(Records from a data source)
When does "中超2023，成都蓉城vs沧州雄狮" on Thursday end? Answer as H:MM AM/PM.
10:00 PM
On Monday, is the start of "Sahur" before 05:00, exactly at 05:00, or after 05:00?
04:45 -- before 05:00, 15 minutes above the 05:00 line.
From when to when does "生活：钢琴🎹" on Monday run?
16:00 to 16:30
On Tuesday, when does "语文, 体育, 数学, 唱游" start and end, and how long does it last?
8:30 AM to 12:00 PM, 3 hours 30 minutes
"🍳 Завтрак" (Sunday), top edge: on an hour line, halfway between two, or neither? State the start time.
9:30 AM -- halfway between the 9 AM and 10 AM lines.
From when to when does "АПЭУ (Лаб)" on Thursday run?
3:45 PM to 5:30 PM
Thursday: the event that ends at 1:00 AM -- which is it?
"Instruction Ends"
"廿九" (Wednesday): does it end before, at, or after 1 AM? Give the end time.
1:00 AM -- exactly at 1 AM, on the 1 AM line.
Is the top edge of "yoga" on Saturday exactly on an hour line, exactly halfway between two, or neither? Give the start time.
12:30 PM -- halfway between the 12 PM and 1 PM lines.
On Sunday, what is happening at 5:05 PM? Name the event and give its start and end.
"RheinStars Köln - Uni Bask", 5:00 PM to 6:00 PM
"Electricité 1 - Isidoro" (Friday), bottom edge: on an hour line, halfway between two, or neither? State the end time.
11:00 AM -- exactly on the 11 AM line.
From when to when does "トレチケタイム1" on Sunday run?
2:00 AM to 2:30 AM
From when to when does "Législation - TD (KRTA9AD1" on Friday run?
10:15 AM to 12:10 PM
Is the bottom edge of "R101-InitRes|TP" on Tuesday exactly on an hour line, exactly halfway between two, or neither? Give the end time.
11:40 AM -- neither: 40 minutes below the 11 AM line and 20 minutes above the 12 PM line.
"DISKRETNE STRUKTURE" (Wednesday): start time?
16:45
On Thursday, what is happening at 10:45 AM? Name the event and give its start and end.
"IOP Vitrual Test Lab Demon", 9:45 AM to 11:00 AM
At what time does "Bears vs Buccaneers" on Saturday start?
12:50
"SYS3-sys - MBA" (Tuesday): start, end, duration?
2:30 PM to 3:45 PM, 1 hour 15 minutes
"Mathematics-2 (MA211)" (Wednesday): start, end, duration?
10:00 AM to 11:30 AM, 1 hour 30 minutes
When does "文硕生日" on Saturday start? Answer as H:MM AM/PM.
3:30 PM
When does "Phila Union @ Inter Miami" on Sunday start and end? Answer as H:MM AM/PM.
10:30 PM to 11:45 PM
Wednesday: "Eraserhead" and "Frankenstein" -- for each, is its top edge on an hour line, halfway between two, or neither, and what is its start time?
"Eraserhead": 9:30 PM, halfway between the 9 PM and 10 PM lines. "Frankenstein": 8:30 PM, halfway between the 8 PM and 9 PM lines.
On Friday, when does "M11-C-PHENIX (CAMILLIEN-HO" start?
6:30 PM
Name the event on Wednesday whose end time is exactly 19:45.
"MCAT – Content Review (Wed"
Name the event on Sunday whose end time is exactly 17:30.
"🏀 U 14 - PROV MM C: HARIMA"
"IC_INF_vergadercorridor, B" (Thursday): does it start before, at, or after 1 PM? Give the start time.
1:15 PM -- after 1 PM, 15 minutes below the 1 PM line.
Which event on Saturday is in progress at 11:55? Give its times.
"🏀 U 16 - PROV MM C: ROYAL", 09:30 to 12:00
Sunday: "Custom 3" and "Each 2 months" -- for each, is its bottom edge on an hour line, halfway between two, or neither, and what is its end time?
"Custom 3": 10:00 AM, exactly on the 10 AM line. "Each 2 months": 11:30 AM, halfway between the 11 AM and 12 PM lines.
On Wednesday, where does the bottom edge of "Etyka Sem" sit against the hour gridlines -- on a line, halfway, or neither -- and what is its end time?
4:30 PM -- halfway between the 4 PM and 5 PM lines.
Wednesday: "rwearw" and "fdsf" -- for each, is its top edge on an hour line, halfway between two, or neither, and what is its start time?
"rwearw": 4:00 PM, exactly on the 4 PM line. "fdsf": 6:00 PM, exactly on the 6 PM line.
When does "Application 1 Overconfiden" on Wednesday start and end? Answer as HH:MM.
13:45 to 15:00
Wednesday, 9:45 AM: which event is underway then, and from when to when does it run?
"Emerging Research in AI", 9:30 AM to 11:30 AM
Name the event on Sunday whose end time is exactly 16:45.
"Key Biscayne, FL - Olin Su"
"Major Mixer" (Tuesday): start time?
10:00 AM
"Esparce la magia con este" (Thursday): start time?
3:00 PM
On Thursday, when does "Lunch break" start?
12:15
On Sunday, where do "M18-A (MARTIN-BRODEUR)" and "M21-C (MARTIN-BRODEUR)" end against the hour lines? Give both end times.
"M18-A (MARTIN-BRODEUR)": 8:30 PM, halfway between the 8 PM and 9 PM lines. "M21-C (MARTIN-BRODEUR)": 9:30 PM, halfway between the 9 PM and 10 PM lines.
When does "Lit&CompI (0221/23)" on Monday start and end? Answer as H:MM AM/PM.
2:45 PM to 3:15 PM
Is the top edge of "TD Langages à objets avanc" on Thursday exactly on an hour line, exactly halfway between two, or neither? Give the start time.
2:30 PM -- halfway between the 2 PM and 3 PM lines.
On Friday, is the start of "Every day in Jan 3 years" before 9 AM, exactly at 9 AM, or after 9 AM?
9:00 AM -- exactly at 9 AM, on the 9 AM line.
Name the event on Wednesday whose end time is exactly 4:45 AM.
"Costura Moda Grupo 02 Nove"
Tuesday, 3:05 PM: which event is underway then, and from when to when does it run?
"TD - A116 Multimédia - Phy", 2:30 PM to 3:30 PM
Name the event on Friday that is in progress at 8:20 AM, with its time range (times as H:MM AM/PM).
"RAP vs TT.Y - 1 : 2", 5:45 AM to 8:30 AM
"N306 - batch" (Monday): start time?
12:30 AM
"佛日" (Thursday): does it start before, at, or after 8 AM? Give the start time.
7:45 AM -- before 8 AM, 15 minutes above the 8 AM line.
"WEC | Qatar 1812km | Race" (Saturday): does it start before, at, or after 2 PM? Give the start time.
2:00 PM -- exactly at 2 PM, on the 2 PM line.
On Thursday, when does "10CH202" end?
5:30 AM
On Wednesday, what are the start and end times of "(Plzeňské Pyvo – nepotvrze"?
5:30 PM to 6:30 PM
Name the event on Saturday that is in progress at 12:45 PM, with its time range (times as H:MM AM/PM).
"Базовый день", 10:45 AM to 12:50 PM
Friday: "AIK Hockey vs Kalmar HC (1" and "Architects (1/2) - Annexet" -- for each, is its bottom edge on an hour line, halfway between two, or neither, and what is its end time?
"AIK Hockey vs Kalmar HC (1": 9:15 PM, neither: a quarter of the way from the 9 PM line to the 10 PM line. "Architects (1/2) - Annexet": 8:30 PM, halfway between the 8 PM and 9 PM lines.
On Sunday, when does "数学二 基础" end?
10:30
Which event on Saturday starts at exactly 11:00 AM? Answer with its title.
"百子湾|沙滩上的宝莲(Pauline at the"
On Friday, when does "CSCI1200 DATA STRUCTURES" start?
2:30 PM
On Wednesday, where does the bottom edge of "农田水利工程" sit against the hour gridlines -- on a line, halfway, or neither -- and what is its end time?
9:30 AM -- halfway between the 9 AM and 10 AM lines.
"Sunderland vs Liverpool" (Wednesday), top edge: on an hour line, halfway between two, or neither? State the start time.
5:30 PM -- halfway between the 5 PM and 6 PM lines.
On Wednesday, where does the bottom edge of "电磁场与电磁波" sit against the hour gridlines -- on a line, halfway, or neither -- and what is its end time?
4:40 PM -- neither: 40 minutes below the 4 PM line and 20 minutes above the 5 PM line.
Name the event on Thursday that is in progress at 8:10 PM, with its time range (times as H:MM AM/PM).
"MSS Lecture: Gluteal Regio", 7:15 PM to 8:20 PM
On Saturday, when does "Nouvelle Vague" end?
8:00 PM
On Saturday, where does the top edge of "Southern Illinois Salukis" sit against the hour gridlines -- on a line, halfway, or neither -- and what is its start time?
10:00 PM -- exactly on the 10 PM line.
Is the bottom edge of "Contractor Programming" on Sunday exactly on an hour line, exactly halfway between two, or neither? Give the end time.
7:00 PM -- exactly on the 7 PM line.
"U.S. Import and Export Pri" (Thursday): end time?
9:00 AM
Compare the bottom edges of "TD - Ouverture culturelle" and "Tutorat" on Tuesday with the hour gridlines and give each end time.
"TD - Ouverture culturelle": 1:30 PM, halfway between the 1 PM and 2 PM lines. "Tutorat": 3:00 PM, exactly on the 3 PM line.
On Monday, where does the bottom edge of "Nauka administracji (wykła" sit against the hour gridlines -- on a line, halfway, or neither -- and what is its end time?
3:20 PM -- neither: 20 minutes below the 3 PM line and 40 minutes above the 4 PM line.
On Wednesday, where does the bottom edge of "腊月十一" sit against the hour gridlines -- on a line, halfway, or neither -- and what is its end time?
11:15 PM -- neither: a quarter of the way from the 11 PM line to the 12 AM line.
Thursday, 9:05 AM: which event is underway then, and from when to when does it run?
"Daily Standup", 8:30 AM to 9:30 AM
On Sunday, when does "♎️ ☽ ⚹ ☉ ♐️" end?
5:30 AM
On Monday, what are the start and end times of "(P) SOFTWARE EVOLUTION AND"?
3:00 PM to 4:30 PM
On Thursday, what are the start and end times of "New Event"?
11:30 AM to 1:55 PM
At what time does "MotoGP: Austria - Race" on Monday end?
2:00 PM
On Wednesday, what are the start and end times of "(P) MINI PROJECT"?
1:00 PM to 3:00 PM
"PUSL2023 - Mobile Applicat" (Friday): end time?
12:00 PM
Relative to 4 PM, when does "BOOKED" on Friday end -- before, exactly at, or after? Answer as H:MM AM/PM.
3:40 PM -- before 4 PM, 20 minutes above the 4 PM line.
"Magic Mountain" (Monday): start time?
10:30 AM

→ **Task brief**: Render only the lines of the listing from the line with "Name the event on Thursday" through the line with "AM to 9:30 AM", both included, as a JSON list of strings with one string per line and blank lines omitted.

→ **Output for this exercise**:
[
  "Name the event on Thursday that is in progress at 8:10 PM, with its time range (times as H:MM AM/PM).",
  "\"MSS Lecture: Gluteal Regio\", 7:15 PM to 8:20 PM",
  "On Saturday, when does \"Nouvelle Vague\" end?",
  "8:00 PM",
  "On Saturday, where does the top edge of \"Southern Illinois Salukis\" sit against the hour gridlines -- on a line, halfway, or neither -- and what is its start time?",
  "10:00 PM -- exactly on the 10 PM line.",
  "Is the bottom edge of \"Contractor Programming\" on Sunday exactly on an hour line, exactly halfway between two, or neither? Give the end time.",
  "7:00 PM -- exactly on the 7 PM line.",
  "\"U.S. Import and Export Pri\" (Thursday): end time?",
  "9:00 AM",
  "Compare the bottom edges of \"TD - Ouverture culturelle\" and \"Tutorat\" on Tuesday with the hour gridlines and give each end time.",
  "\"TD - Ouverture culturelle\": 1:30 PM, halfway between the 1 PM and 2 PM lines. \"Tutorat\": 3:00 PM, exactly on the 3 PM line.",
  "On Monday, where does the bottom edge of \"Nauka administracji (wykła\" sit against the hour gridlines -- on a line, halfway, or neither -- and what is its end time?",
  "3:20 PM -- neither: 20 minutes below the 3 PM line and 40 minutes above the 4 PM line.",
  "On Wednesday, where does the bottom edge of \"腊月十一\" sit against the hour gridlines -- on a line, halfway, or neither -- and what is its end time?",
  "11:15 PM -- neither: a quarter of the way from the 11 PM line to the 12 AM line.",
  "Thursday, 9:05 AM: which event is underway then, and from when to when does it run?",
  "\"Daily Standup\", 8:30 AM to 9:30 AM"
]